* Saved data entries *

-.-.-

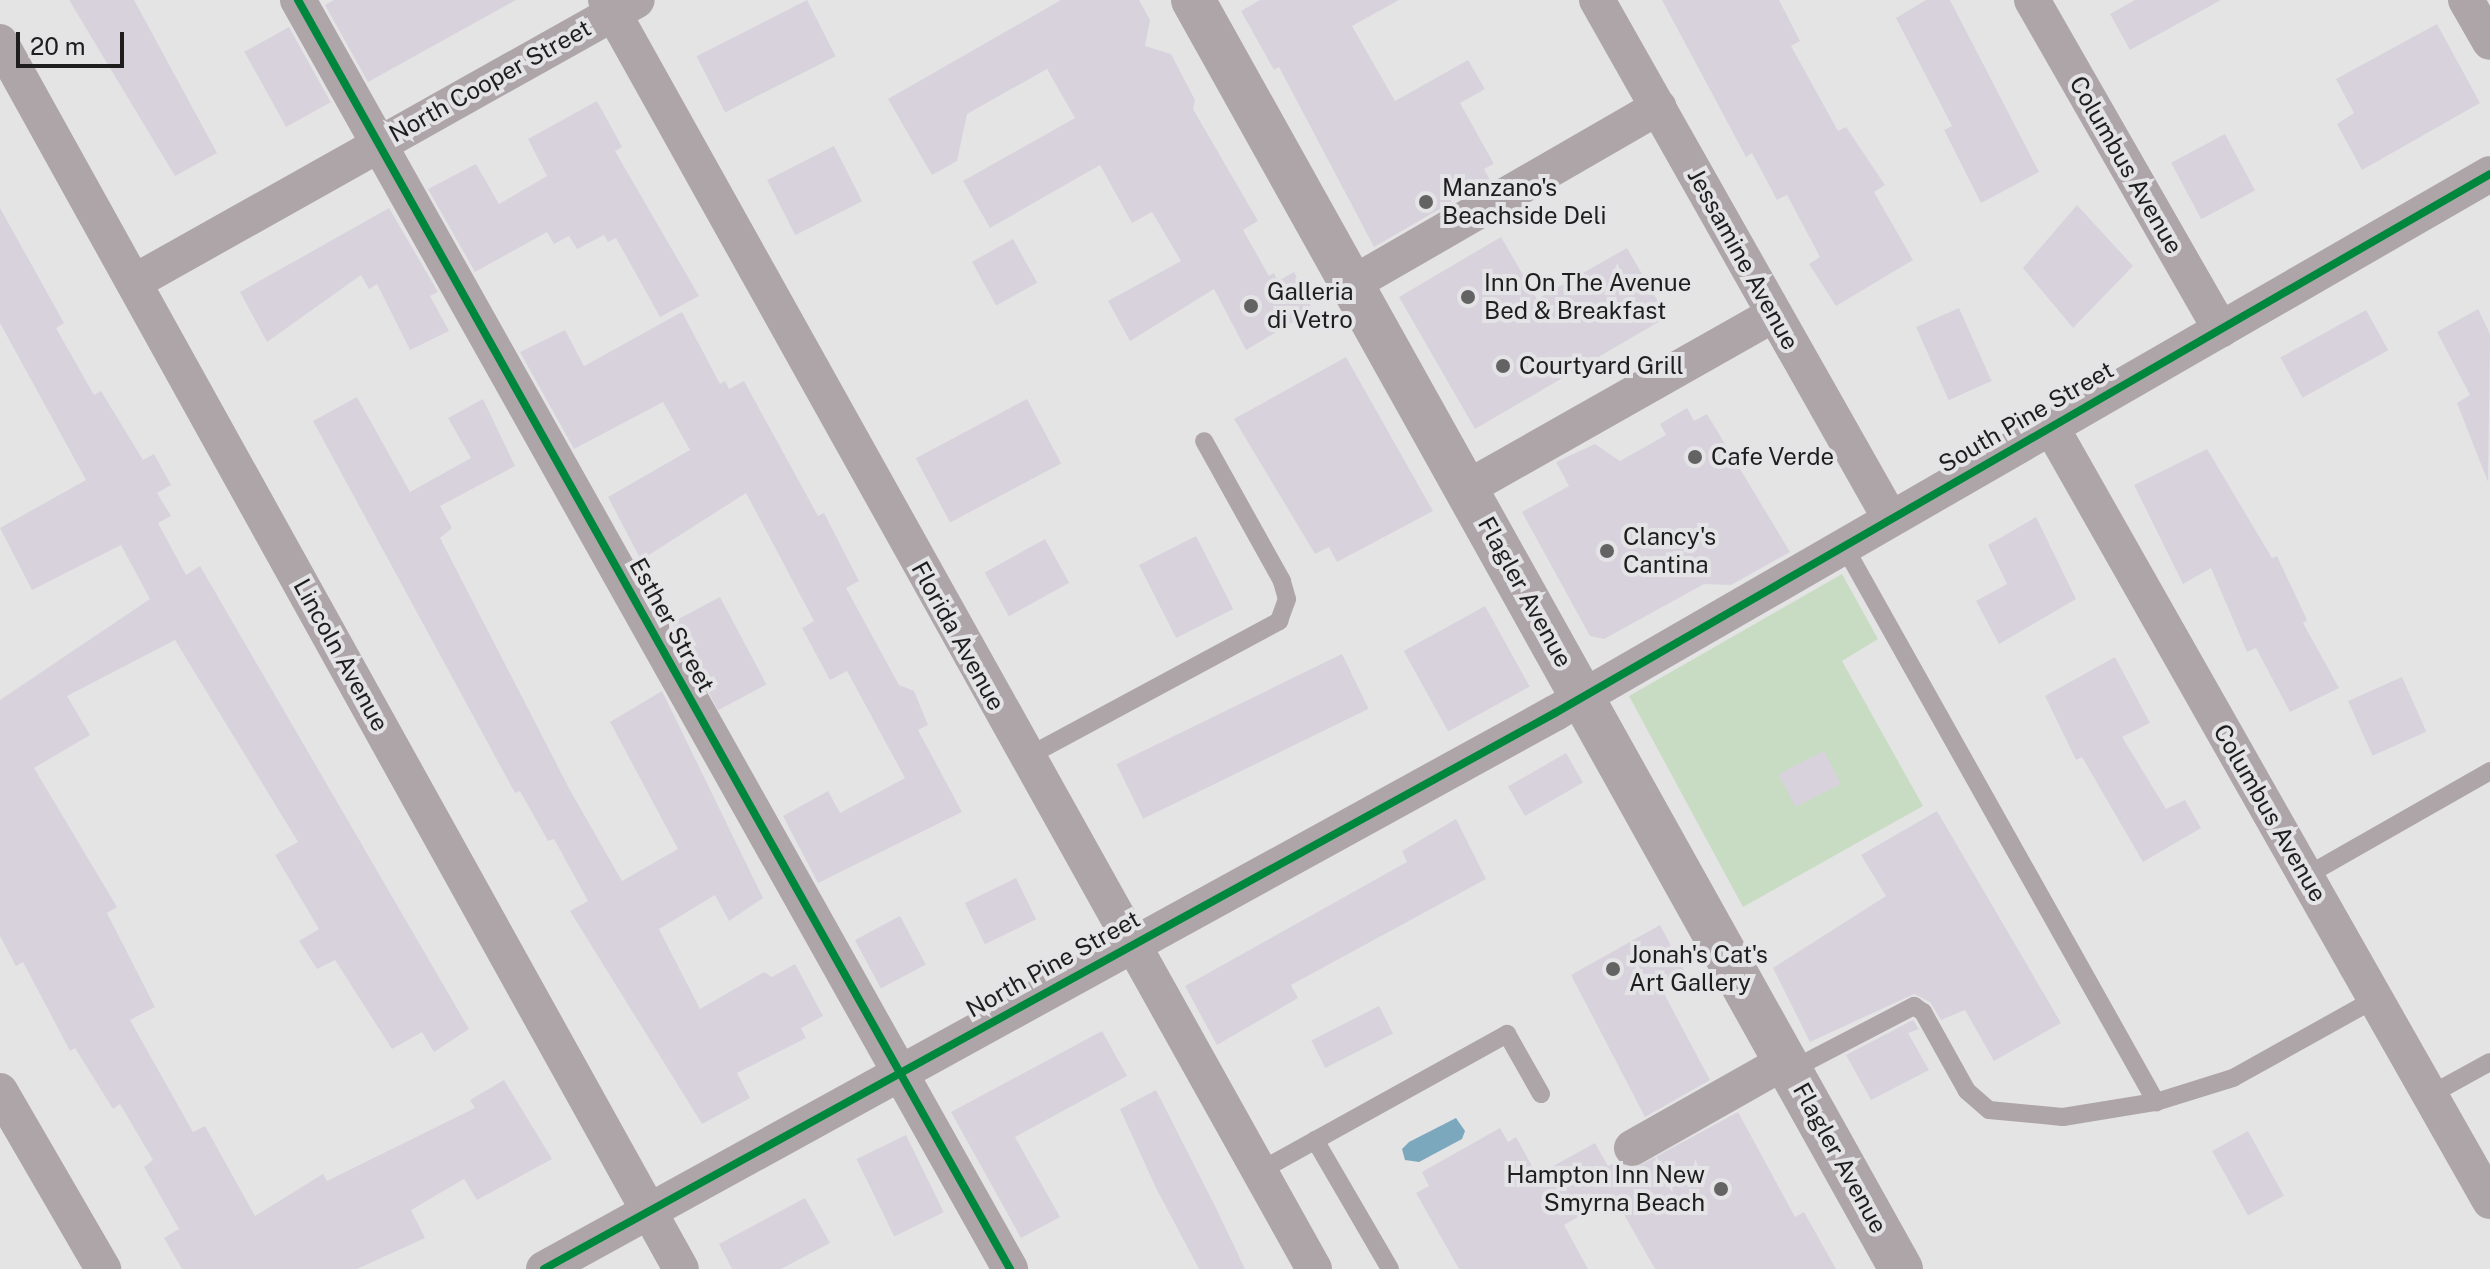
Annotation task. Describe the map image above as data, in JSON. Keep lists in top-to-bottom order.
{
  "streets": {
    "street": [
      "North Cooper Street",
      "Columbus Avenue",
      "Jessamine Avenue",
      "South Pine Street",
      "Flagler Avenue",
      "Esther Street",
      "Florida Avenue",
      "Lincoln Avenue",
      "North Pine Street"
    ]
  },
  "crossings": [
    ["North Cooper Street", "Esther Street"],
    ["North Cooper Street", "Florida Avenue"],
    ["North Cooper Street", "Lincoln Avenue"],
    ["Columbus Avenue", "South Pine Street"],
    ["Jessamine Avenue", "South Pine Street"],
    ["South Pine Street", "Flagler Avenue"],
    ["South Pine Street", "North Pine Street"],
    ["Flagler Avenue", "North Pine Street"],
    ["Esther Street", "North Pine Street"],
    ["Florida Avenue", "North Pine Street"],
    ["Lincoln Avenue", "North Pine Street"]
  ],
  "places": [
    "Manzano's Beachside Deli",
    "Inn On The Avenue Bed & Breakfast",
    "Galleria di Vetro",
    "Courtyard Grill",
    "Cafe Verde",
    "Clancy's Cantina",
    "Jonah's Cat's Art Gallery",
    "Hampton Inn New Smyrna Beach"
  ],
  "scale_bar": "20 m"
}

-.-.-

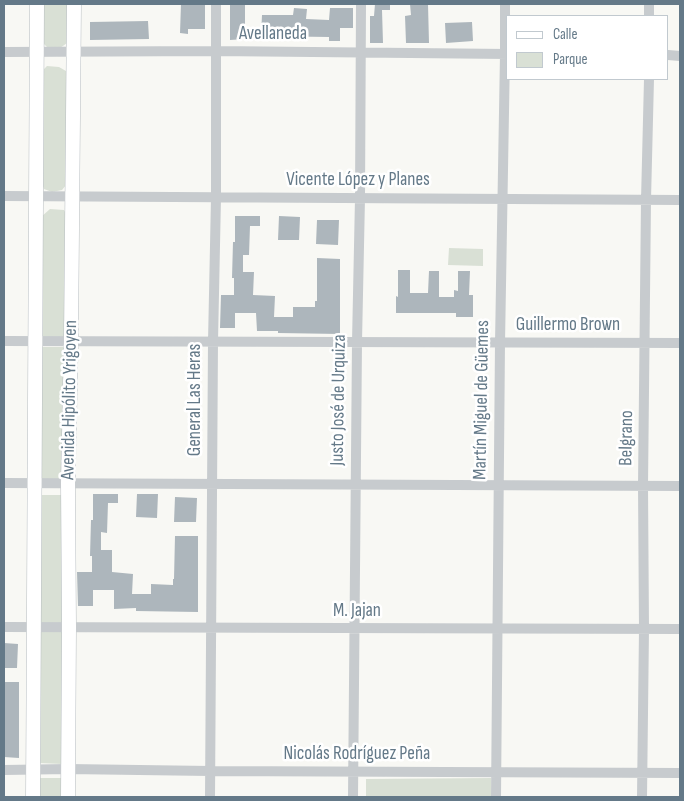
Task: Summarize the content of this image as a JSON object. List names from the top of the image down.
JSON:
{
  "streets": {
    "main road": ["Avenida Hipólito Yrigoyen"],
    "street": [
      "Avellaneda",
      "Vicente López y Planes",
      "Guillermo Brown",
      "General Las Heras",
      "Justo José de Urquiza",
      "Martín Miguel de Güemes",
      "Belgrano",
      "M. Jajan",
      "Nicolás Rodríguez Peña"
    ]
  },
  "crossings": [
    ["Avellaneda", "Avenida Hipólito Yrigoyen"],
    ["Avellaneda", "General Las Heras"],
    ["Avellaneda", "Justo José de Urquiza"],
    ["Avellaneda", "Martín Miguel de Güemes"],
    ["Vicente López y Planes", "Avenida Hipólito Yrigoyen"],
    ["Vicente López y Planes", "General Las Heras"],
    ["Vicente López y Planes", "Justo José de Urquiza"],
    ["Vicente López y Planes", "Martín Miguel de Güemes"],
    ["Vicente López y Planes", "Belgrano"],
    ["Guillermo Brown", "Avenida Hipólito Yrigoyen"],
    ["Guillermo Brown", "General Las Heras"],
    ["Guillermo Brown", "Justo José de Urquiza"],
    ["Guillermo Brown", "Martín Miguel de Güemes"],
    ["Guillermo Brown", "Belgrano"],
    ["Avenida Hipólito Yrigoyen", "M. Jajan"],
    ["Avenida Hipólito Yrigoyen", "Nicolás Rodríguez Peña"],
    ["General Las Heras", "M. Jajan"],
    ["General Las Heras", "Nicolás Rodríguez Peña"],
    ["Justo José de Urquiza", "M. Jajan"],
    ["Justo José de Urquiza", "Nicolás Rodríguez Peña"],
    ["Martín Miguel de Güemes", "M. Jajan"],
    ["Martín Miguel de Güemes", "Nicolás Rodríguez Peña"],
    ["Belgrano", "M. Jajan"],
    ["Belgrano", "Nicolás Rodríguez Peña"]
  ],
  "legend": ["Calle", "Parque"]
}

-.-.-

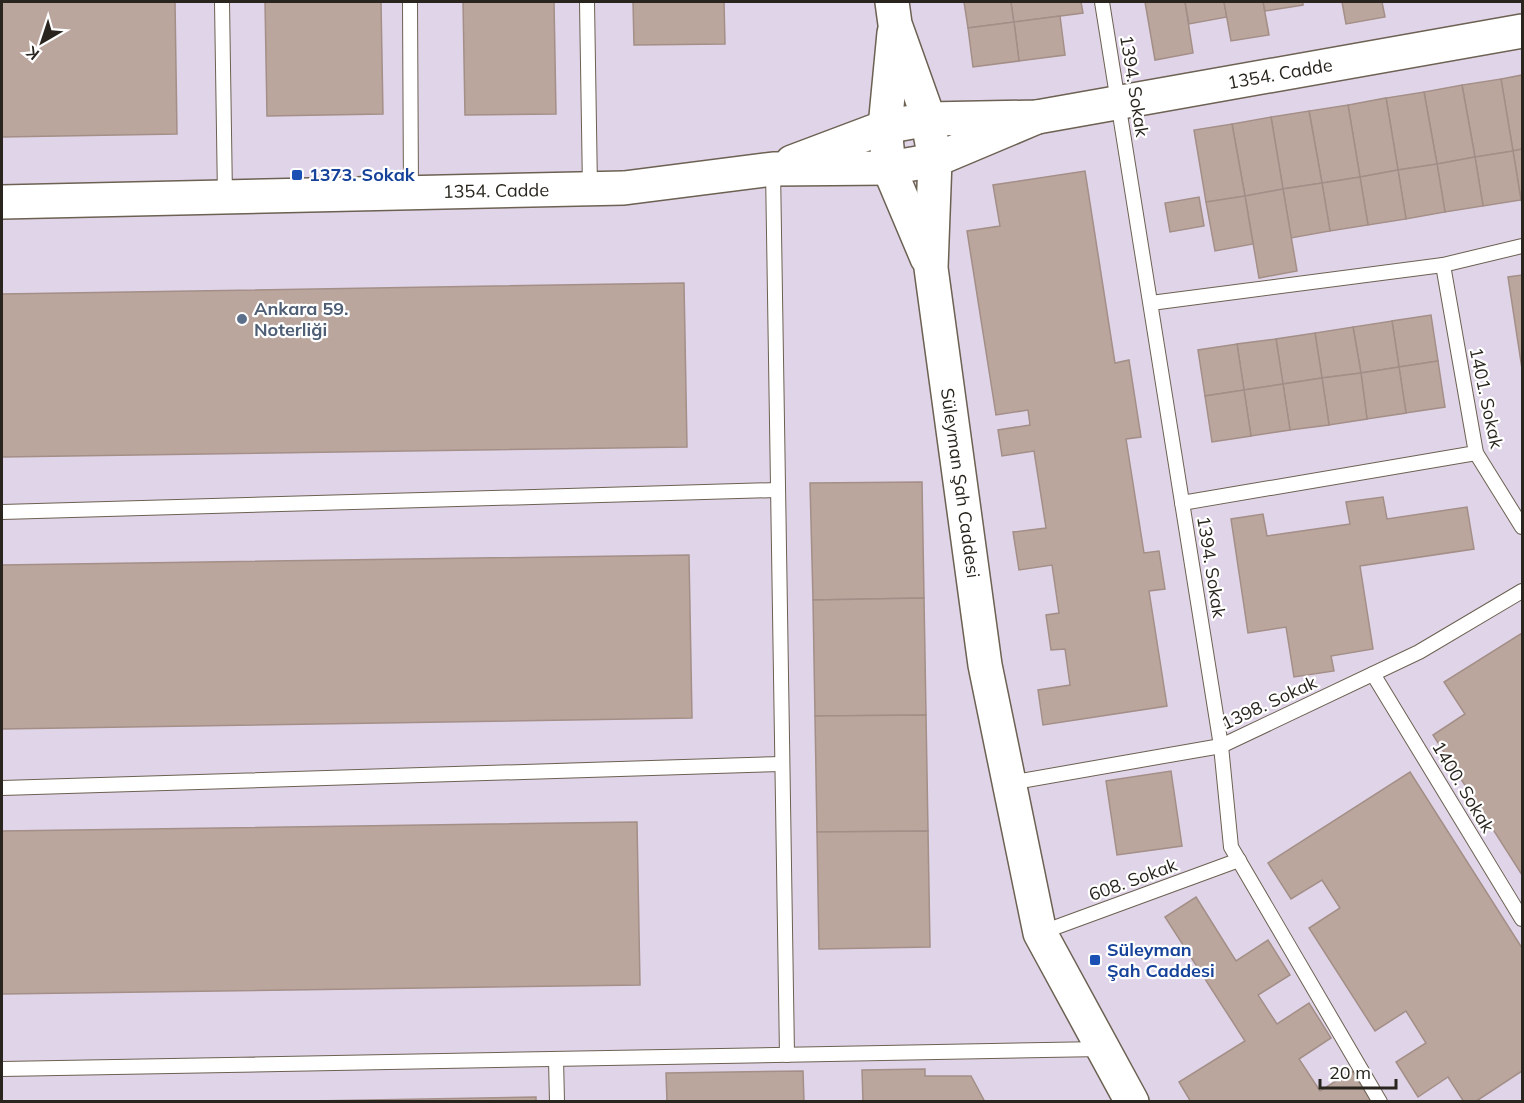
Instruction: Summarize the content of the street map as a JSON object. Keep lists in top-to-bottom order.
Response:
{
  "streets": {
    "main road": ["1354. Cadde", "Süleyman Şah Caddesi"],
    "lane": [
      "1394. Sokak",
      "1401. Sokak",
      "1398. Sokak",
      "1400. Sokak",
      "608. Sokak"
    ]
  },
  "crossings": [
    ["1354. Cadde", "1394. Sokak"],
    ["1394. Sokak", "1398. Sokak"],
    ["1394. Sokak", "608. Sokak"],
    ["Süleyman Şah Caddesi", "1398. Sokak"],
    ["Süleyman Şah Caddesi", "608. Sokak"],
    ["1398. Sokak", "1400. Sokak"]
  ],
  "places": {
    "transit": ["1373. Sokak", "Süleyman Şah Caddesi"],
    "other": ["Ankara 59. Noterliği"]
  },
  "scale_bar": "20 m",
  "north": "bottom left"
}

-.-.-

* Activity *
Report each line of the data that includes the string "object".

* Response to this task *
Task: Summarize the content of this image as a JSON object. List names from the top of the image down.
Instruction: Summarize the content of the street map as a JSON object. Keep lists in top-to-bottom order.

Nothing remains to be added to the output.